Dans le secteur où je réside il n’y a ni docteur, ni infirmier, ni pharmacie. En roulant je constatais que mon bras grossissait de plus en plus en se raidissant, il se teintait aussi de bleu sombre et la douleur irradiait en montant de plus en plus dans mon bras, je ressentais aussi la fièvre m’envahir. A mon arrivée au domicile j’étais attendu et immédiatement une amie m’a aidé à monter dans son gros 4×4 VOLVO et à vitesse élevée elle m’a conduit à l’hôpital régional.

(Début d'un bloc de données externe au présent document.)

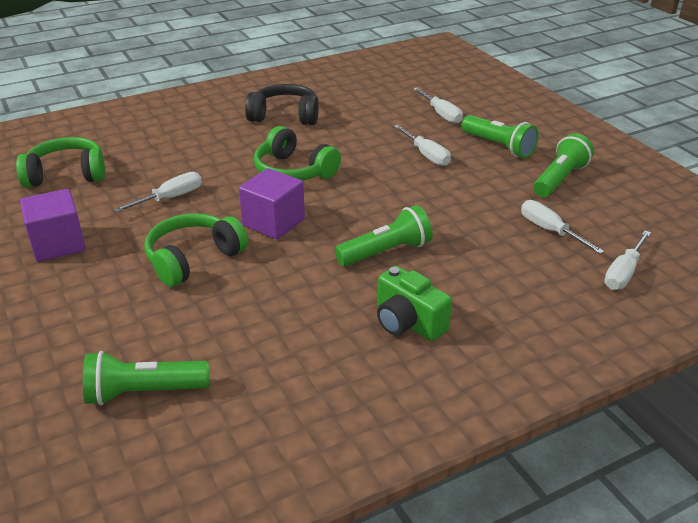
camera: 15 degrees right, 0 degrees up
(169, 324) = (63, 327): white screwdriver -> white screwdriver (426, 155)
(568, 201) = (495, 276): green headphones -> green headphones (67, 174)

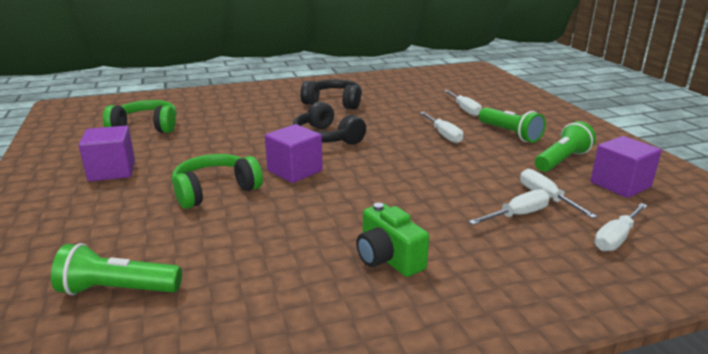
camera: 10 degrees right, 10 degrees down
(170, 198) = (217, 148): white screwdriver -> white screwdriver (517, 215)
(293, 171) = (326, 138): green headphones -> black headphones
(386, 252) = (385, 201): green flashlight -> none
(622, 206) = (620, 185): none -> purple cube

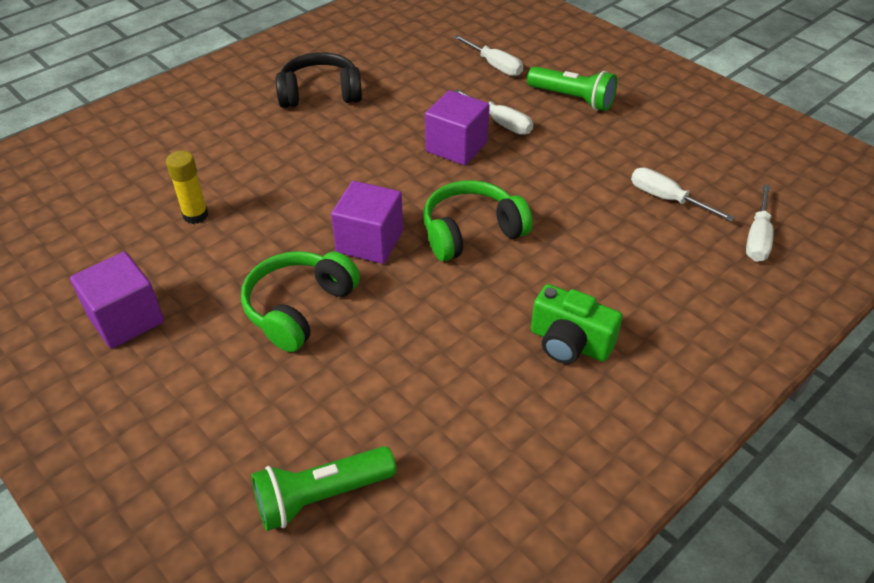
camera: 25 degrees left, 20 degrees up
(146, 127) = (90, 218): green headphones -> green headphones (471, 232)
(203, 137) = (195, 215): none -> yellow glue stick
(326, 138) = (362, 168): black headphones -> none
(517, 215) = (654, 235): white screwdriver -> none
(562, 160) = (651, 131): green flashlight -> none
(620, 185) = (725, 155): purple cube -> purple cube (456, 147)

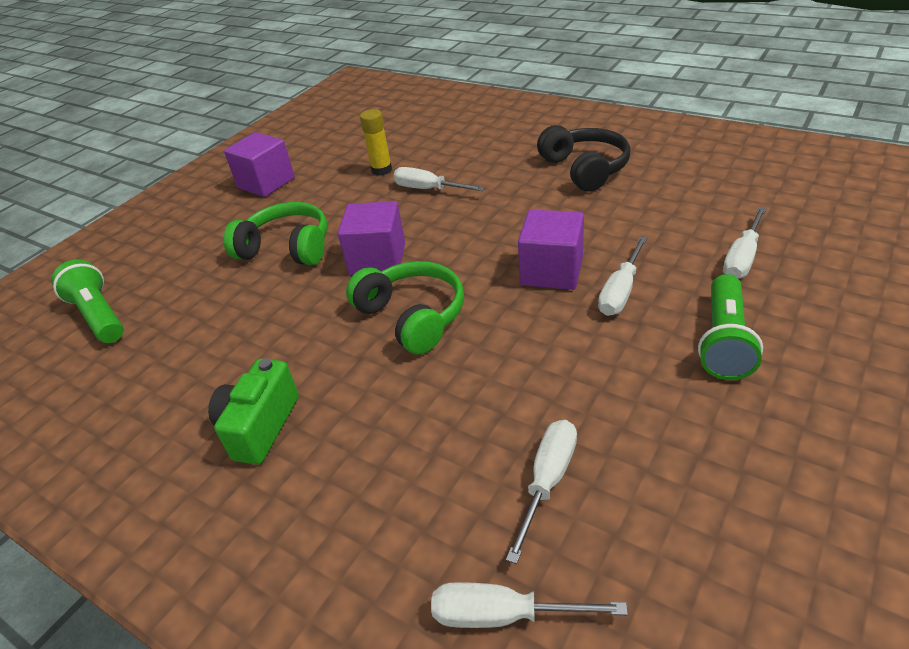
camera: 80 degrees right, 5 degrees down
(270, 189) = (428, 189): none -> white screwdriver

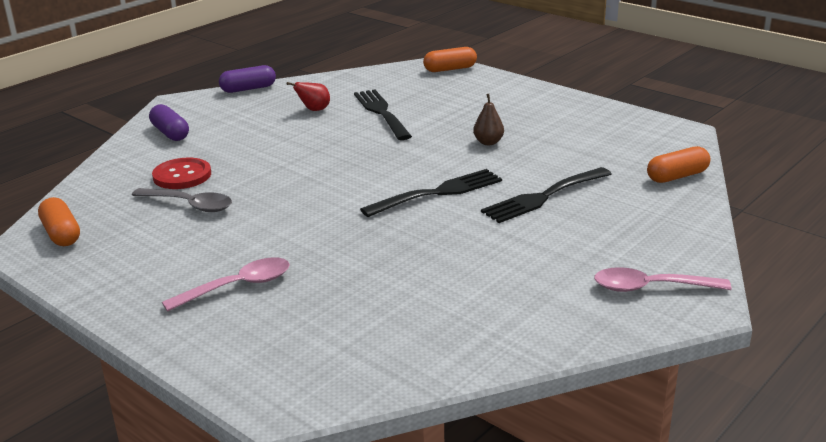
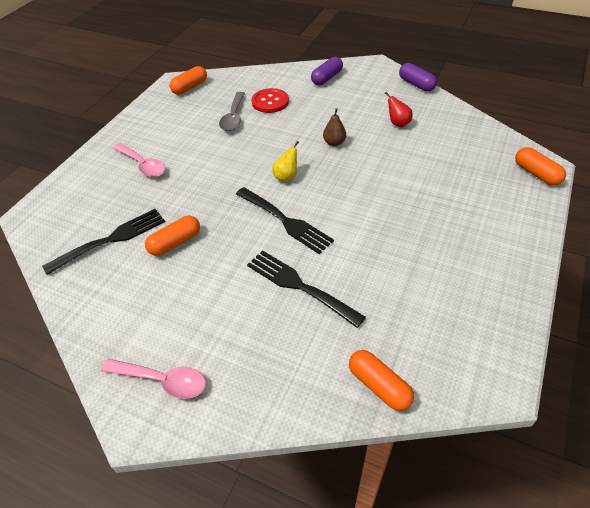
camera: 75 degrees right, 20 degrees up
(357, 183) = (286, 177): none -> yellow pear
(381, 112) = (413, 157): black fork -> black fork (111, 240)
(432, 268) = (175, 242): none -> orange capsule
(488, 142) = (389, 231): brown pear -> brown pear (334, 143)
(650, 287) = (162, 380): pink spoon -> pink spoon turned 120 degrees clockwise

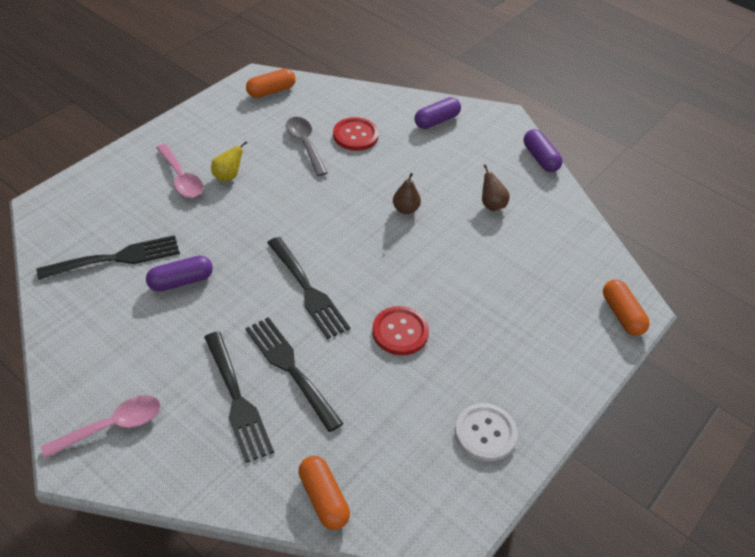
camera: 10 degrees right, 0 degrees up
(162, 380) = (112, 426): pink spoon -> pink spoon turned 60 degrees counterclockwise
(175, 242) = (181, 281): orange capsule -> purple capsule
(233, 117) = (305, 144): grey spoon -> grey spoon turned 135 degrees clockwise
(265, 324) = (237, 400): none -> black fork
(286, 177) = (332, 237): yellow pear -> yellow pear (228, 176)
(375, 232) = (400, 332): none -> red button
(398, 123) = (491, 205): red pear -> brown pear
(484, 291) = (485, 433): none -> white button

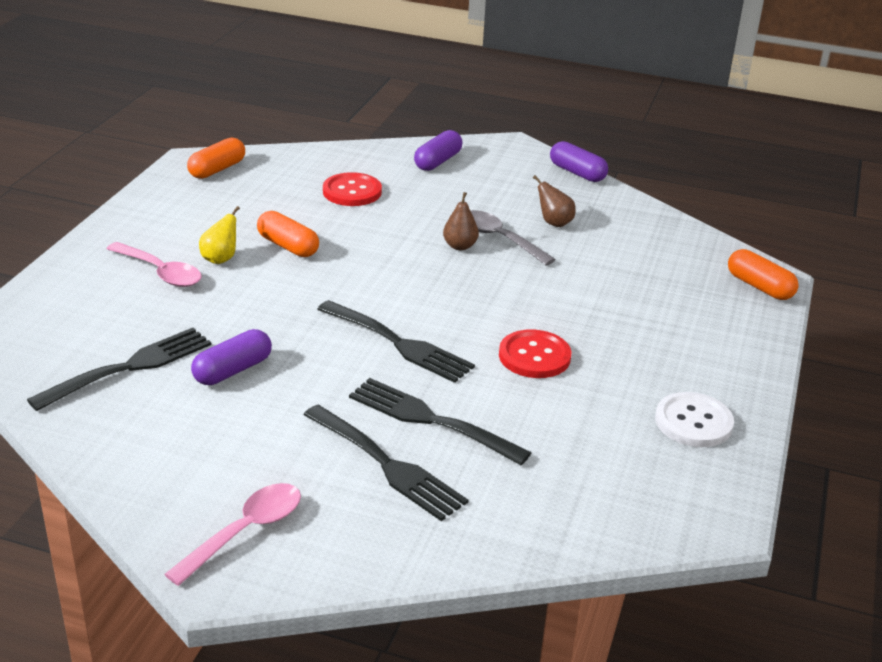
camera: 20 degrees left, 15 degrees down
(305, 144) = (296, 211): grey spoon -> grey spoon (499, 238)
(323, 498) = (558, 528): orange capsule -> orange capsule (288, 246)

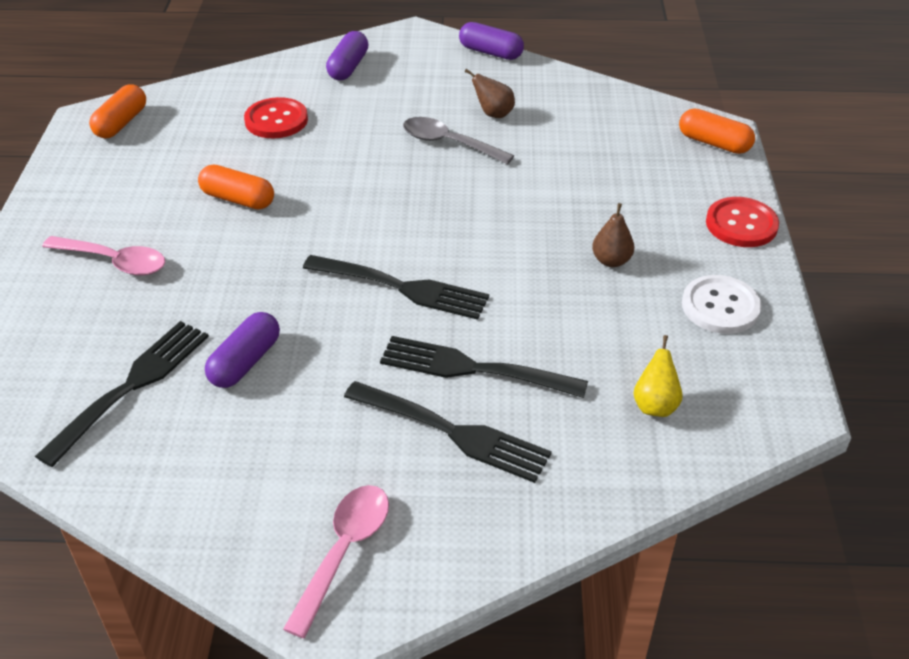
camera: 15 degrees left, 10 degrees up
(220, 259) = (173, 230): yellow pear -> yellow pear (655, 405)
(460, 246) = (413, 160): brown pear -> brown pear (611, 261)
(534, 356) = (541, 270): red button -> red button (741, 224)

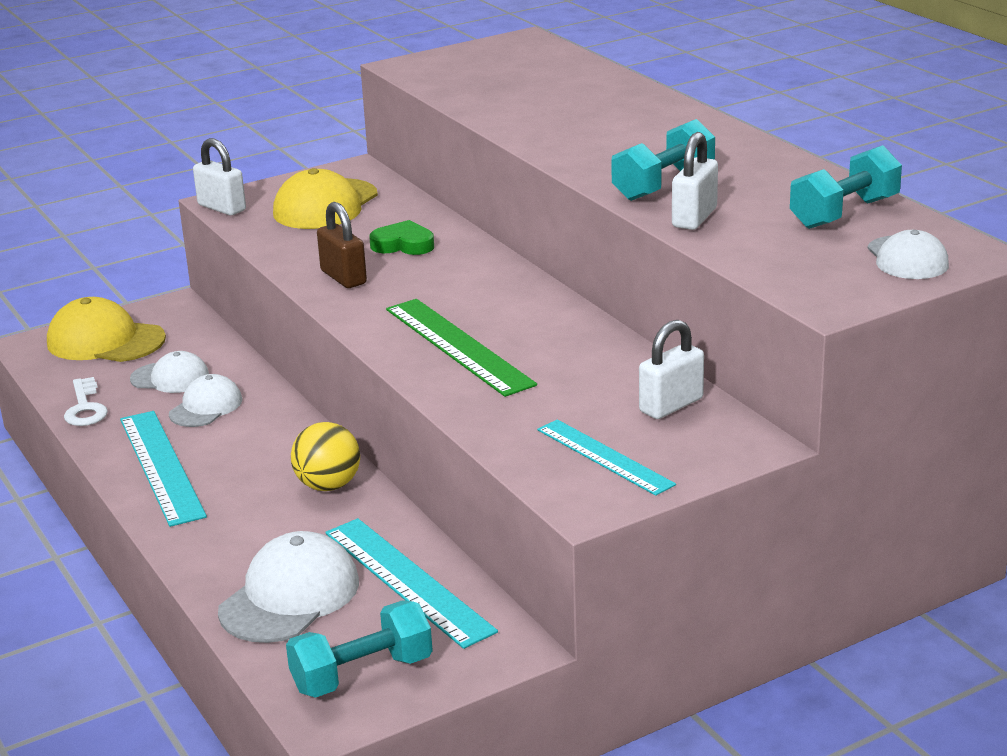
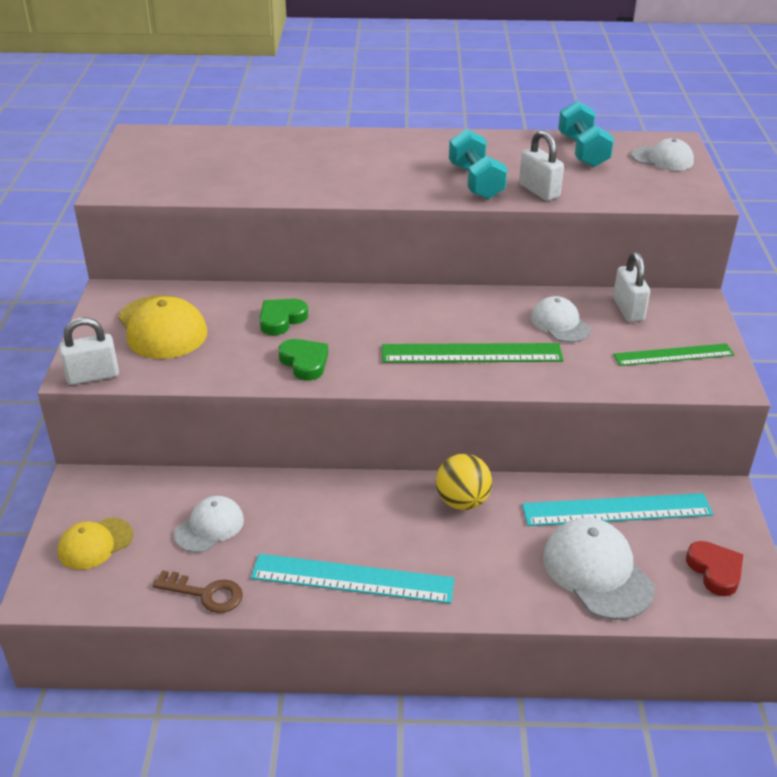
camera: 60 degrees left, 10 degrees up
(85, 408) = (205, 594): white key -> brown key
(105, 341) = (95, 544): yellow cap -> yellow cap, size x0.62
(206, 407) = (281, 523): white cap -> white cap (560, 323)
(343, 277) = (304, 362): brown padlock -> green heart
(362, 674) = (715, 571): turquoise dumbbell -> red heart
(604, 456) = (673, 355): turquoise ruler -> green ruler

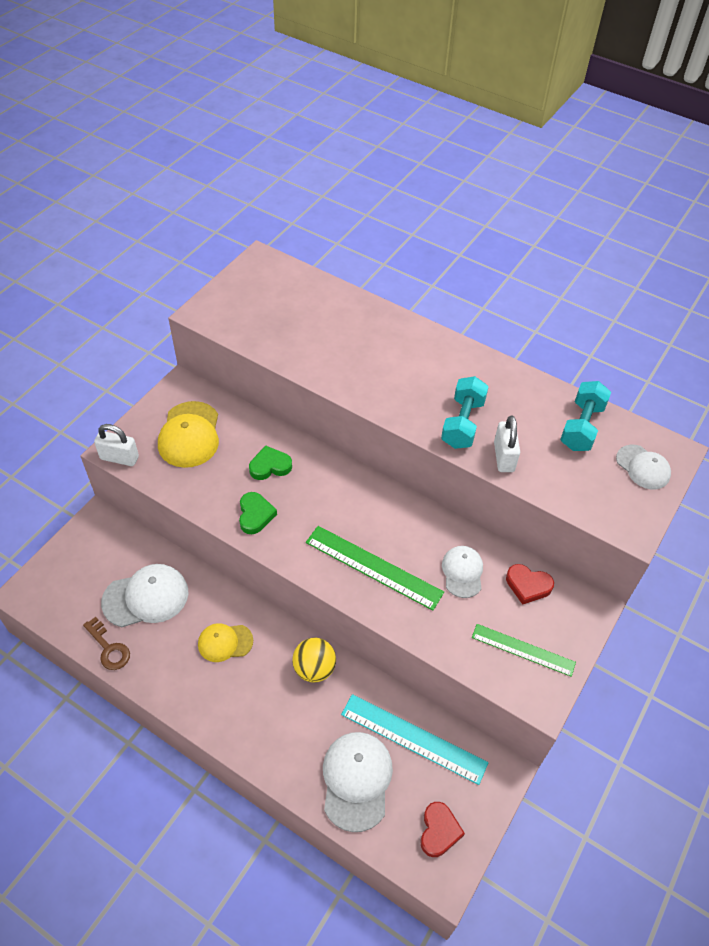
camera: 30 degrees right, 15 degrees up
(95, 544) = (75, 572): yellow cap -> yellow cap (225, 642)
(209, 527) = (146, 597): white cap -> white cap, size x1.60
(352, 578) = (199, 689): turquoise ruler -> none
(628, 309) = (528, 585): white padlock -> red heart

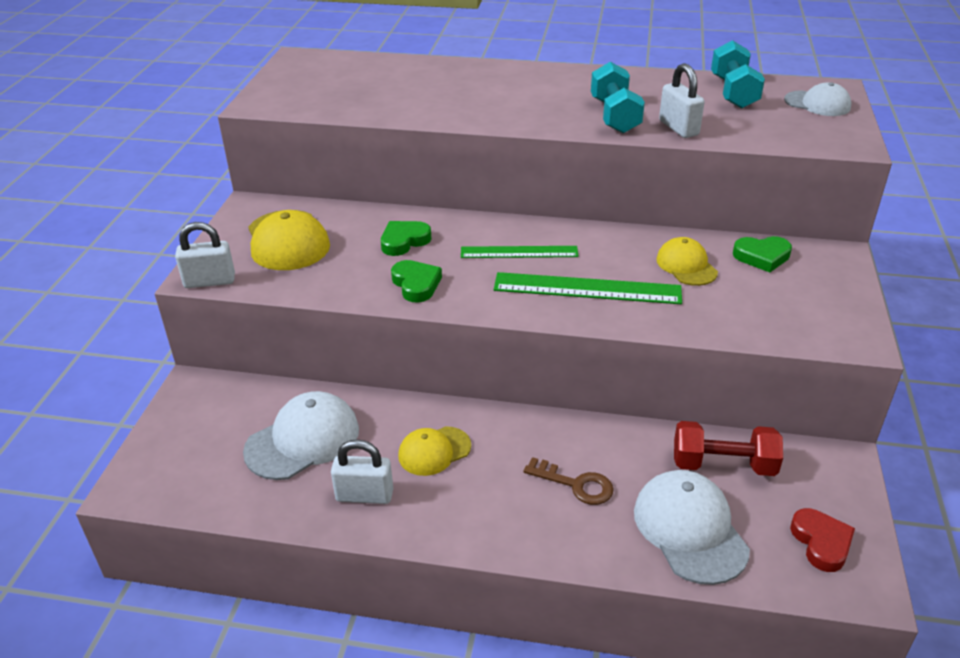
camera: 20 degrees left, 15 degrees down
(109, 648) = (282, 507): brown key -> brown key (576, 484)
(163, 660) = (364, 495): none -> white padlock
(314, 668) = (561, 440): yellow ball -> none
(413, 738) = (723, 465): turquoise ruler -> red dumbbell
(462, 572) = (686, 265): white cap -> yellow cap
(523, 649) = (803, 306): green ruler -> green ruler (519, 252)
(528, 585) = (762, 257): red heart -> green heart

Je suis arrivé au service des urgences trois heures vingt après avoir été piqué. J’avais assez mal, le bras et la main étaient gonflés, je ne pouvais absolument pas les bouger et la fièvre était bien présente.
Immédiatement placé sous trois perfusions, on m’a fait comprendre qu’ils n’avaient pas de sérum sous la main, mais ils l’avaient commandé et devraient l’avoir très vite.
Effectivement, moins de 40 mn après un hélicoptère est venu apporter le sérum tant attendu (j’ai été époustouflé par la qualité des soignants et la vitesse de leur réactivité, un grand coup de chapeau à eux, merci).
Une fois le sérum injecté, je n’ai commencé à ressentir un mieux que trois heures après, à ce moment-là mon bras à commencé à lentement se dégonfler. Je n’ai pu recommencer à mouvoir ma main, mon avant-bras que le soir après minuit. Ensuite cela a été assez rapide. J’ai été placé sous une surveillance électronique et toutes les dix minutes une aide-soignante ou une infirmière venait s’assurer de la continuité du dégonflement.
Bilan de cette sortie de pêche : 48 heures à l’hôpital.
Donc pour tous ceux d’entre vous les pêcheurs qui iraient taquiner les poissons de ces régions, pensez à faire attention où vous posez vos mains (d’ailleurs chez nous aussi, les serpents existent).
Vipera berus, la Vipère péliade, est une espèce de serpent venimeux de la famille des Viperidae. Elle a une aire de répartition très étendue. On peut la trouver à travers toute l’Eurasie, de l’ouest (Royaume-Uni, Scandinavie, France, Belgique) à l’est de l’Asie (nord de la Chine et de la Mongolie, Corée du Nord, et même jusqu’à l’île de Sakhaline dans l’océan Pacifique), en passant par l’Italie, l’Albanie, la Croatie, la Macédoine, la Bulgarie et le nord de la Grèce. Au nord, sa répartition va même au-delà du cercle polaire arctique. Cette vipère est le seul serpent venimeux présent dans la moitié nord de l’Europe, que ce soit en Grande-Bretagne, au Benelux, en Allemagne, en Scandinavie, en Pologne, dans les pays baltes, en Russie ou dans le nord de la France.
Son corps relativement large, peut atteindre 60 cm à l’âge adulte mais a en moyenne une longueur de 55 cm, la taille variant selon la localité. Ainsi, les spécimens les plus grands se trouvent généralement en Scandinavie, certains individus pouvant dépasser les 90 cm (deux individus de 104 cm ont déjà été observés).